#### AUFGABENBESCHREIBUNG:
Schreiben Sie aus dem Text über die Pflichtverteidiger im Buwog-Verfahren unten den Abschnitt von „Wien – Je länger“ bis „etwaige Verbesserungen bekanntgeben.“ wortgetreu ab.

#### TEXTAUSZUG:
----
Pflichtverteidiger wie jener Walter Meischbergers, Jörg Zarbl (rechts), mussten zwei Jahre auf Honorarvorschüsse warten. Sie wurden um 40 Prozent gekürzt.

Foto: APA/Punz

Wien – Je länger das Buwog-Verfahren gedauert hat, desto ärmer wurden die Angeklagten, könnte man sagen. Jedenfalls ist bis zum Ende des Prozesses erster Instanz am 4. Dezember die Zahl derer auf fünf gestiegen, die sich keinen Rechtsanwalt mehr leisten konnten. Sie wurden dann von ihren Anwälten verteidigt, in deren Rolle als Pflichtverteidiger ("Verfahrenshelfer").

So war etwa Jörg Zarbl als Pflichtverteidiger für Walter Meischberger, Leonhard Kregcjk für Peter Hochegger tätig, Michael Dohr für einen Linzer Angeklagten (Causa Terminal Tower) oder Oliver Scherbaum für einen weiteren Buwog-Angeklagten. Angeklagte, die Verfahrenshelfer beigestellt bekommen, müssen zuvor ihre Vermögens- bzw. Einkommensverhältnisse offenlegen, und etwaige Verbesserungen bekanntgeben.
----
#### BEREITGESTELLTES MATERIAL:
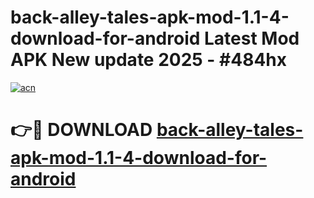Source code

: # back-alley-tales-apk-mod-1.1-4-download-for-android Latest Mod APK New update 2025 - #484hx

[![acn](https://github.com/user-attachments/assets/0f9c940e-d8b0-45ae-aac7-cd30a18b3e1c)](https://app.mediaupload.pro?title=back-alley-tales-apk-mod-1.1-4-download-for-android&ref=22-F2)

# 👉🔴 DOWNLOAD [back-alley-tales-apk-mod-1.1-4-download-for-android](https://app.mediaupload.pro?title=back-alley-tales-apk-mod-1.1-4-download-for-android&ref=22-F2)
----
#### ERGEBNIS DER ÜBUNG:
Wien – Je länger das Buwog-Verfahren gedauert hat, desto ärmer wurden die Angeklagten, könnte man sagen. Jedenfalls ist bis zum Ende des Prozesses erster Instanz am 4. Dezember die Zahl derer auf fünf gestiegen, die sich keinen Rechtsanwalt mehr leisten konnten. Sie wurden dann von ihren Anwälten verteidigt, in deren Rolle als Pflichtverteidiger ("Verfahrenshelfer").

So war etwa Jörg Zarbl als Pflichtverteidiger für Walter Meischberger, Leonhard Kregcjk für Peter Hochegger tätig, Michael Dohr für einen Linzer Angeklagten (Causa Terminal Tower) oder Oliver Scherbaum für einen weiteren Buwog-Angeklagten. Angeklagte, die Verfahrenshelfer beigestellt bekommen, müssen zuvor ihre Vermögens- bzw. Einkommensverhältnisse offenlegen, und etwaige Verbesserungen bekanntgeben.